* Entries provided
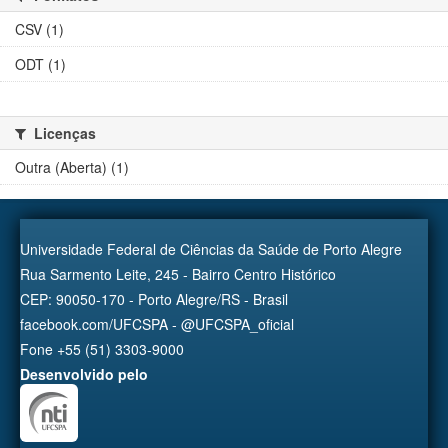
CSV (1)
ODT (1)
Licenças
Outra (Aberta) (1)
Universidade Federal de Ciências da Saúde de Porto Alegre
Rua Sarmento Leite, 245 - Bairro Centro Histórico
CEP: 90050-170 - Porto Alegre/RS - Brasil
facebook.com/UFCSPA - @UFCSPA_oficial
Fone +55 (51) 3303-9000
Desenvolvido pelo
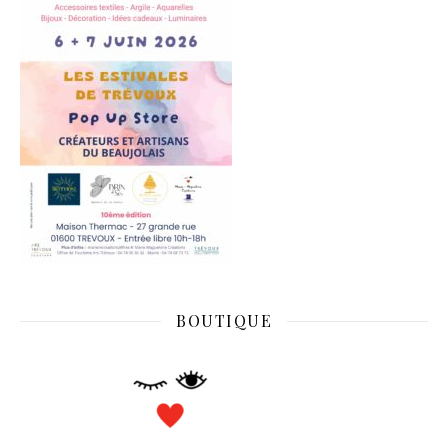
BOUTIQUE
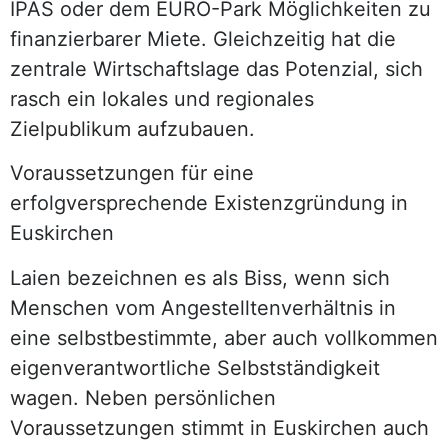
IPAS oder dem EURO-Park Möglichkeiten zu
finanzierbarer Miete. Gleichzeitig hat die
zentrale Wirtschaftslage das Potenzial, sich
rasch ein lokales und regionales
Zielpublikum aufzubauen.
Voraussetzungen für eine
erfolgversprechende Existenzgründung in
Euskirchen
Laien bezeichnen es als Biss, wenn sich
Menschen vom Angestelltenverhältnis in
eine selbstbestimmte, aber auch vollkommen
eigenverantwortliche Selbstständigkeit
wagen. Neben persönlichen
Voraussetzungen stimmt in Euskirchen auch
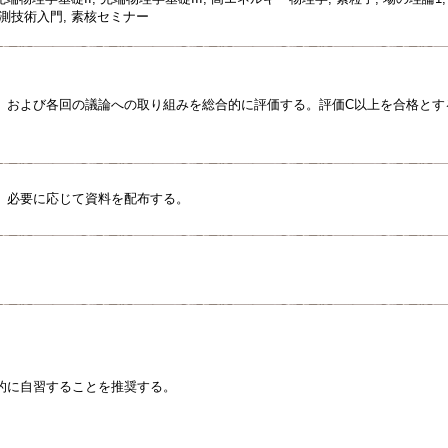
測技術入門, 素核セミナー
、および各回の議論への取り組みを総合的に評価する。評価C以上を合格とす
、必要に応じて資料を配布する。
的に自習することを推奨する。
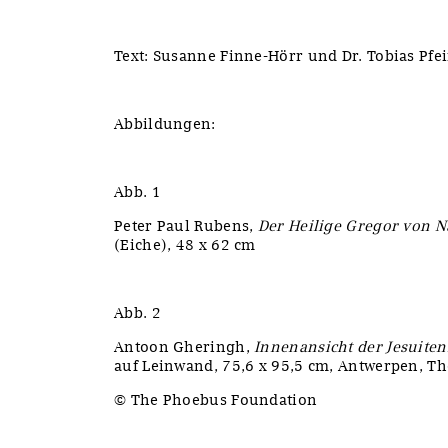
Text: Susanne Finne-Hörr und Dr. Tobias Pfei
Abbildungen:
Abb. 1
Peter Paul Rubens,
Der Heilige Gregor von N
(Eiche), 48 x 62 cm
Abb. 2
Antoon Gheringh,
Innenansicht der Jesuite
auf Leinwand, 75,6 x 95,5 cm, Antwerpen, T
© The Phoebus Foundation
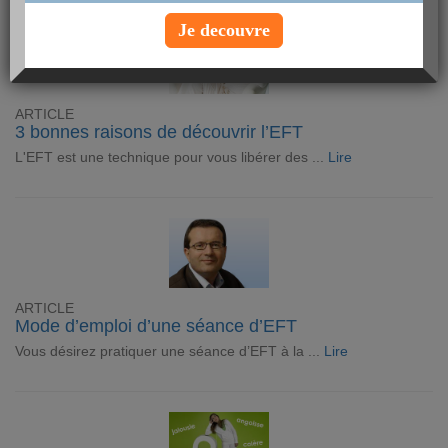
Je decouvre
ARTICLE
3 bonnes raisons de découvrir l’EFT
L'EFT est une technique pour vous libérer des ...
Lire
ARTICLE
Mode d’emploi d’une séance d’EFT
Vous désirez pratiquer une séance d’EFT à la ...
Lire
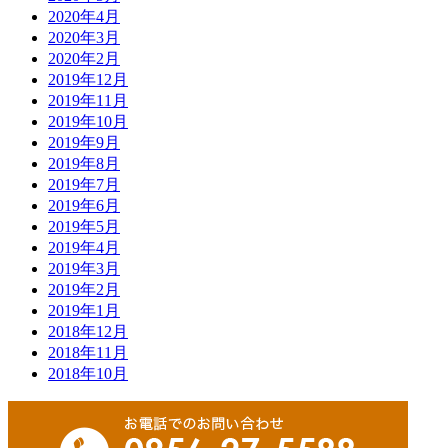
2020年4月
2020年3月
2020年2月
2019年12月
2019年11月
2019年10月
2019年9月
2019年8月
2019年7月
2019年6月
2019年5月
2019年4月
2019年3月
2019年2月
2019年1月
2018年12月
2018年11月
2018年10月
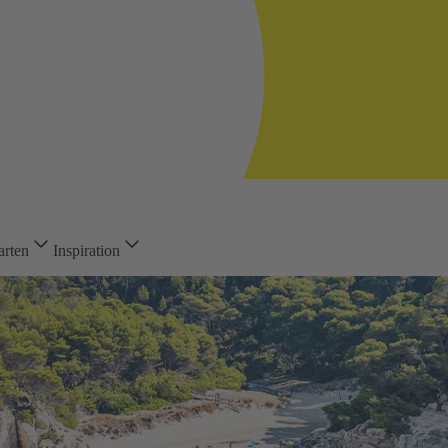
arten
Inspiration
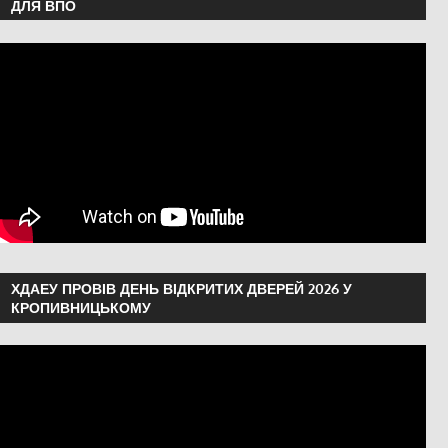
ДЛЯ ВПО
ХДАЕУ ПРОВІВ ДЕНЬ ВІДКРИТИХ ДВЕРЕЙ 2026 У
КРОПИВНИЦЬКОМУ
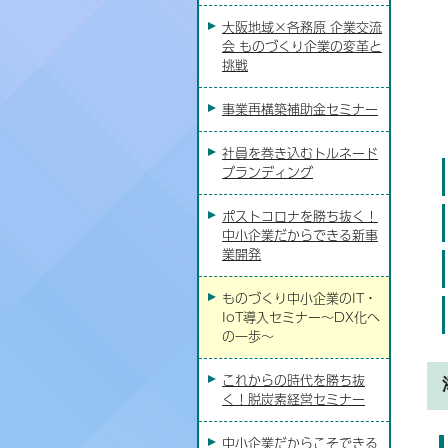
大阪地域×各務原 企業交流
会 ものづくり企業の変革と
挑戦
事業再構築補助金セミナー
社員を巻き込むトルネード
ブランディング
ポストコロナを勝ち抜く！
中小企業だからできる新事
業開発
ものづくり中小企業のIT・
IoT導入セミナー～DX化へ
の一歩～
これからの時代を勝ち抜
く！脱炭素経営セミナー
中小企業だからこそできる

* Your goal
Your copy should hold the lines from the one with "Fone +55 (51) 3303-9000" up to and including the one with "КРОПИВНИЦЬКОМУ", exactly as in the data above, and no pictures.

* Response to the task
Fone +55 (51) 3303-9000
Desenvolvido pelo
BOUTIQUE
IPAS oder dem EURO-Park Möglichkeiten zu
finanzierbarer Miete. Gleichzeitig hat die
zentrale Wirtschaftslage das Potenzial, sich
rasch ein lokales und regionales
Zielpublikum aufzubauen.
Voraussetzungen für eine
erfolgversprechende Existenzgründung in
Euskirchen
Laien bezeichnen es als Biss, wenn sich
Menschen vom Angestelltenverhältnis in
eine selbstbestimmte, aber auch vollkommen
eigenverantwortliche Selbstständigkeit
wagen. Neben persönlichen
Voraussetzungen stimmt in Euskirchen auch
測技術入門, 素核セミナー
、および各回の議論への取り組みを総合的に評価する。評価C以上を合格とす
、必要に応じて資料を配布する。
的に自習することを推奨する。
Text: Susanne Finne-Hörr und Dr. Tobias Pfei
Abbildungen:
Abb. 1
Peter Paul Rubens,
Der Heilige Gregor von N
(Eiche), 48 x 62 cm
Abb. 2
Antoon Gheringh,
Innenansicht der Jesuite
auf Leinwand, 75,6 x 95,5 cm, Antwerpen, T
© The Phoebus Foundation
Je decouvre
ARTICLE
3 bonnes raisons de découvrir l’EFT
L'EFT est une technique pour vous libérer des ...
Lire
ARTICLE
Mode d’emploi d’une séance d’EFT
Vous désirez pratiquer une séance d’EFT à la ...
Lire
2020年4月
2020年3月
2020年2月
2019年12月
2019年11月
2019年10月
2019年9月
2019年8月
2019年7月
2019年6月
2019年5月
2019年4月
2019年3月
2019年2月
2019年1月
2018年12月
2018年11月
2018年10月
arten
Inspiration
ДЛЯ ВПО
ХДАЕУ ПРОВІВ ДЕНЬ ВІДКРИТИХ ДВЕРЕЙ 2026 У
КРОПИВНИЦЬКОМУ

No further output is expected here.